- [Goal of the exercise]: Copy the lines below word for word, leaving out the pictures.
==========
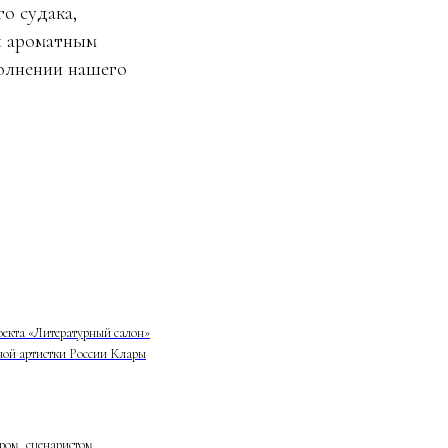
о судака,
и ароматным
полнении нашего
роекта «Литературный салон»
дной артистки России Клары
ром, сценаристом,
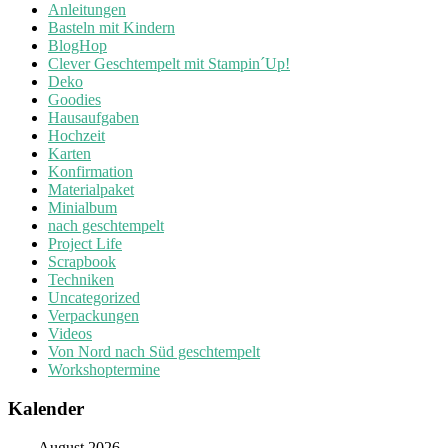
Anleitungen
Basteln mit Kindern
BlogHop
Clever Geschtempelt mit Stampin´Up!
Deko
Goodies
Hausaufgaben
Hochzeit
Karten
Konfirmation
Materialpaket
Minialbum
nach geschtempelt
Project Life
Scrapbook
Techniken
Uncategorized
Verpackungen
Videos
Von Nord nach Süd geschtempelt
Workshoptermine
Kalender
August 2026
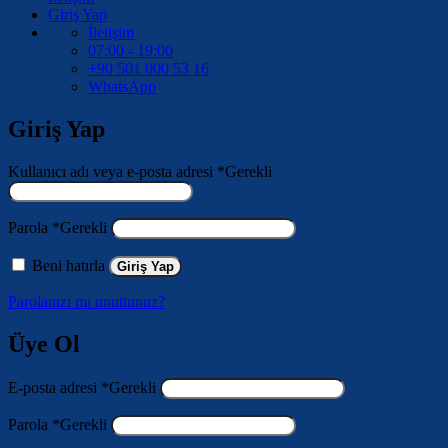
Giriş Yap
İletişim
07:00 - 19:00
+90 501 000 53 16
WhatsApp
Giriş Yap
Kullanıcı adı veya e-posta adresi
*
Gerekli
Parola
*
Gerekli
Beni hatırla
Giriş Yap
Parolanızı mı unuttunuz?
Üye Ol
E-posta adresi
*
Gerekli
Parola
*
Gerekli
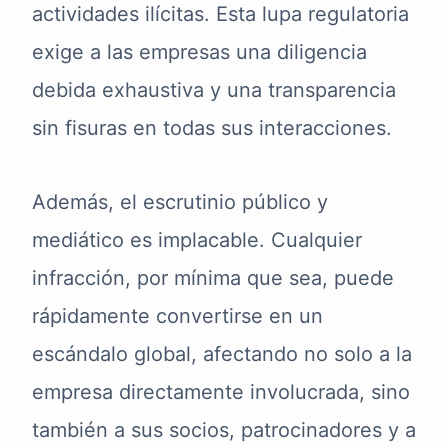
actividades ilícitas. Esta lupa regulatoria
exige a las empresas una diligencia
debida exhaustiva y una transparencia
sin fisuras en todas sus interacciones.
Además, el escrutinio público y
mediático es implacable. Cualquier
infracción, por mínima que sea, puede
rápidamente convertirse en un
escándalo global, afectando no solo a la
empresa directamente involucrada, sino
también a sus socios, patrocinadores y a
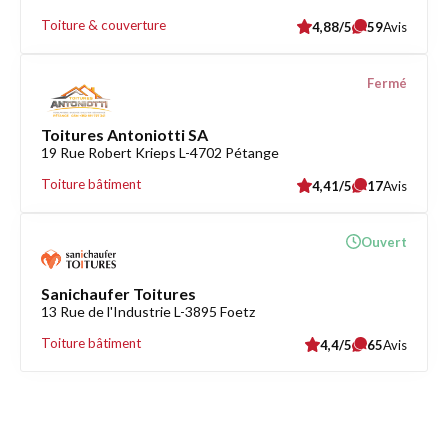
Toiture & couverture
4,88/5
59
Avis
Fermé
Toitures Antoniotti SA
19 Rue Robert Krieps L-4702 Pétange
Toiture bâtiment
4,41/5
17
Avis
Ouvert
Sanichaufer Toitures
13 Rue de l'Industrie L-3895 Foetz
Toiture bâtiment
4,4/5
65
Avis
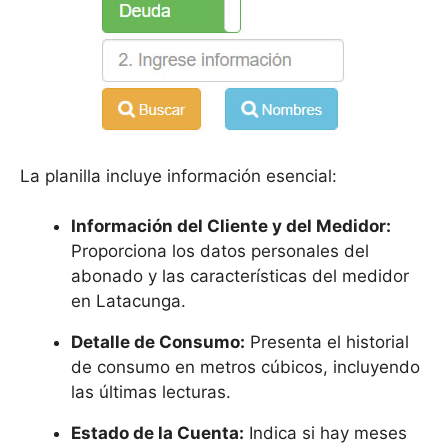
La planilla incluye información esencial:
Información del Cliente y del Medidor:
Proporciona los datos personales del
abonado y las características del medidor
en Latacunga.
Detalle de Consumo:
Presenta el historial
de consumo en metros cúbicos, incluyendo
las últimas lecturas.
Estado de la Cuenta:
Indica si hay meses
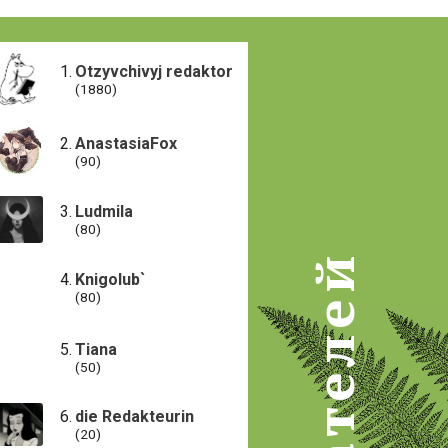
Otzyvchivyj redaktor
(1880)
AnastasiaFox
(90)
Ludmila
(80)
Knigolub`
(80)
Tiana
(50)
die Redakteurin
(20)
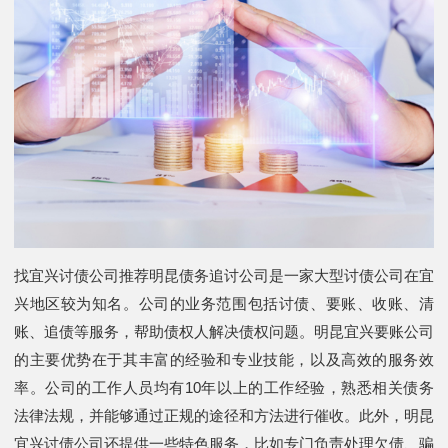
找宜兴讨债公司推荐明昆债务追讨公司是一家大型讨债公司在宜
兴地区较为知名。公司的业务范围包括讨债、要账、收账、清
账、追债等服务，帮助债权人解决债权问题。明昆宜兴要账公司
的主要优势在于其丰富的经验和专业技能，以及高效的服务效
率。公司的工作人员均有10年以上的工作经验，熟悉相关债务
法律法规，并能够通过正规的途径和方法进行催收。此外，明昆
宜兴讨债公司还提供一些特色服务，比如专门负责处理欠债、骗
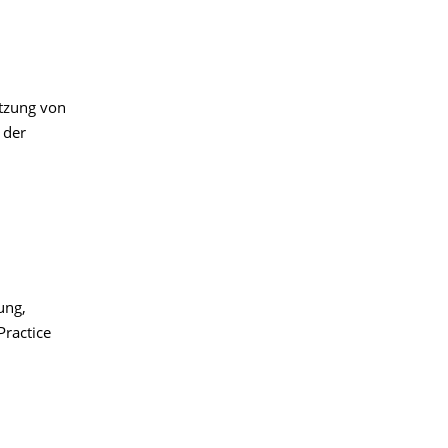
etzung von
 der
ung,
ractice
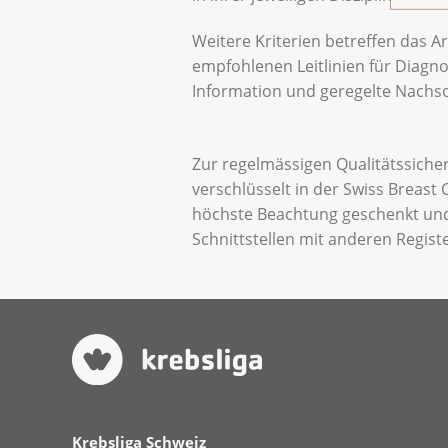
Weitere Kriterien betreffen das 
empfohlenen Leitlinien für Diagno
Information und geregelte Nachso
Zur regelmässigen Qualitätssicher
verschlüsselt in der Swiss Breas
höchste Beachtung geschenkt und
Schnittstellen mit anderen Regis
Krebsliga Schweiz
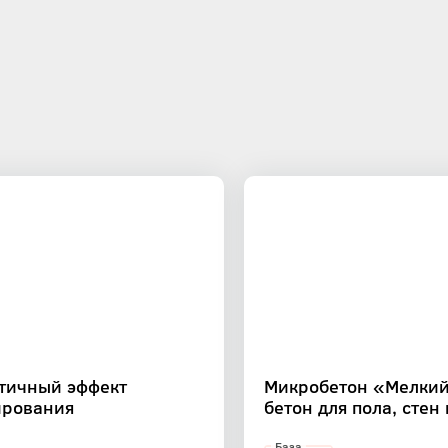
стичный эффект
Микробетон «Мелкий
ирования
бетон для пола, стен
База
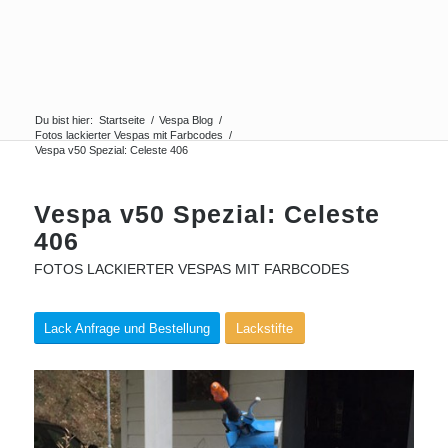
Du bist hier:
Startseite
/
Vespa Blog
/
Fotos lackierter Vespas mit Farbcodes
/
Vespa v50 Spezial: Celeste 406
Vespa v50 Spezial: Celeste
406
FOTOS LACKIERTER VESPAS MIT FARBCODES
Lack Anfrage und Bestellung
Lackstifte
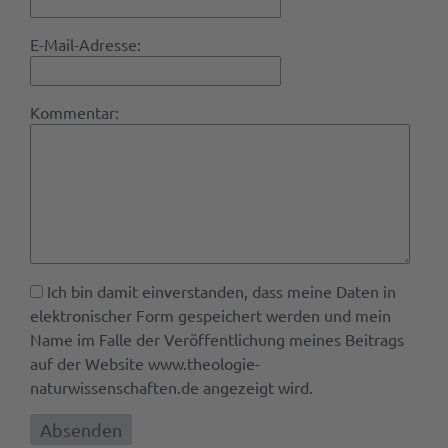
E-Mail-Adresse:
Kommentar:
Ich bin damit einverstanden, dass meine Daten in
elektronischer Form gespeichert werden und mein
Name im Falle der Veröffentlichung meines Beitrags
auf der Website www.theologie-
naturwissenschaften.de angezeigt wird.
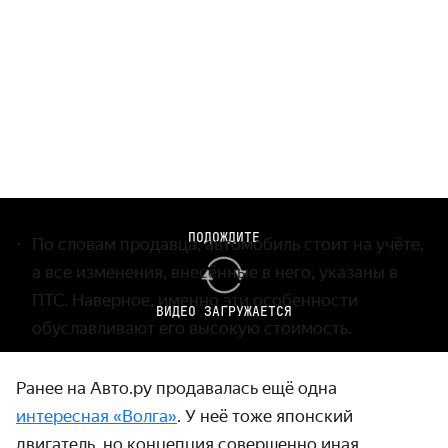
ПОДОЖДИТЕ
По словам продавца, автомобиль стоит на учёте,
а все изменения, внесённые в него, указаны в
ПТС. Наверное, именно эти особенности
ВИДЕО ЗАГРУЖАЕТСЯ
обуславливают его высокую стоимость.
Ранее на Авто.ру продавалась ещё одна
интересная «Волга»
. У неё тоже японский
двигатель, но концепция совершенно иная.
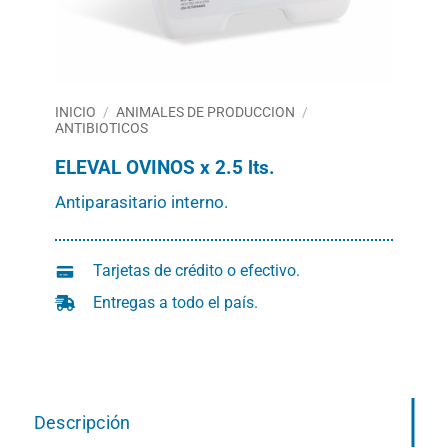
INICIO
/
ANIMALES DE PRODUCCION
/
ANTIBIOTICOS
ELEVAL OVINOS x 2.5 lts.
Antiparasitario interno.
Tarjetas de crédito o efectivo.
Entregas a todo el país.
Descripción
==========
- [Solution to this task]:
о судака,
и ароматным
полнении нашего
роекта «Литературный салон»
дной артистки России Клары
ром, сценаристом,
Anleitungen
Basteln mit Kindern
BlogHop
Clever Geschtempelt mit Stampin´Up!
Deko
Goodies
Hausaufgaben
Hochzeit
Karten
Konfirmation
Materialpaket
Minialbum
nach geschtempelt
Project Life
Scrapbook
Techniken
Uncategorized
Verpackungen
Videos
Von Nord nach Süd geschtempelt
Workshoptermine
Kalender
August 2026
Giriş Yap
İletişim
07:00 - 19:00
+90 501 000 53 16
WhatsApp
Giriş Yap
Kullanıcı adı veya e-posta adresi
*
Gerekli
Parola
*
Gerekli
Beni hatırla
Giriş Yap
Parolanızı mı unuttunuz?
Üye Ol
E-posta adresi
*
Gerekli
Parola
*
Gerekli
actividades ilícitas. Esta lupa regulatoria
exige a las empresas una diligencia
debida exhaustiva y una transparencia
sin fisuras en todas sus interacciones.
Además, el escrutinio público y
mediático es implacable. Cualquier
infracción, por mínima que sea, puede
rápidamente convertirse en un
escándalo global, afectando no solo a la
empresa directamente involucrada, sino
también a sus socios, patrocinadores y a
Toiture & couverture
4,88/5
59
Avis
Fermé
Toitures Antoniotti SA
19 Rue Robert Krieps L-4702 Pétange
Toiture bâtiment
4,41/5
17
Avis
Ouvert
Sanichaufer Toitures
13 Rue de l'Industrie L-3895 Foetz
Toiture bâtiment
4,4/5
65
Avis
La planilla incluye información esencial:
Información del Cliente y del Medidor:
Proporciona los datos personales del
abonado y las características del medidor
en Latacunga.
Detalle de Consumo:
Presenta el historial
de consumo en metros cúbicos, incluyendo
las últimas lecturas.
Estado de la Cuenta:
Indica si hay meses
Otzyvchivyj redaktor
(1880)
AnastasiaFox
(90)
Ludmila
(80)
Knigolub`
(80)
Tiana
(50)
die Redakteurin
(20)
找宜兴讨债公司推荐明昆债务追讨公司是一家大型讨债公司在宜
兴地区较为知名。公司的业务范围包括讨债、要账、收账、清
账、追债等服务，帮助债权人解决债权问题。明昆宜兴要账公司
的主要优势在于其丰富的经验和专业技能，以及高效的服务效
率。公司的工作人员均有10年以上的工作经验，熟悉相关债务
法律法规，并能够通过正规的途径和方法进行催收。此外，明昆
宜兴讨债公司还提供一些特色服务，比如专门负责处理欠债、骗
etzung von
 der
ung,
ractice
Weitere Kriterien betreffen das 
empfohlenen Leitlinien für Diagno
Information und geregelte Nachso
Zur regelmässigen Qualitätssicher
verschlüsselt in der Swiss Breas
höchste Beachtung geschenkt und
Schnittstellen mit anderen Regis
Krebsliga Schweiz
стичный эффект
Микробетон «Мелкий
ирования
бетон для пола, стен
База
Du bist hier:
Startseite
/
Vespa Blog
/
Fotos lackierter Vespas mit Farbcodes
/
Vespa v50 Spezial: Celeste 406
Vespa v50 Spezial: Celeste
406
FOTOS LACKIERTER VESPAS MIT FARBCODES
Lack Anfrage und Bestellung
Lackstifte
E-Mail-Adresse:
Kommentar:
Ich bin damit einverstanden, dass meine Daten in
elektronischer Form gespeichert werden und mein
Name im Falle der Veröffentlichung meines Beitrags
auf der Website www.theologie-
naturwissenschaften.de angezeigt wird.
ПОДОЖДИТЕ
По словам продавца, автомобиль стоит на учёте,
а все изменения, внесённые в него, указаны в
ПТС. Наверное, именно эти особенности
ВИДЕО ЗАГРУЖАЕТСЯ
обуславливают его высокую стоимость.
Ранее на Авто.ру продавалась ещё одна
интересная «Волга»
. У неё тоже японский
двигатель, но концепция совершенно иная.
INICIO
/
ANIMALES DE PRODUCCION
/
ANTIBIOTICOS
ELEVAL OVINOS x 2.5 lts.
Antiparasitario interno.
Tarjetas de crédito o efectivo.
Entregas a todo el país.
Descripción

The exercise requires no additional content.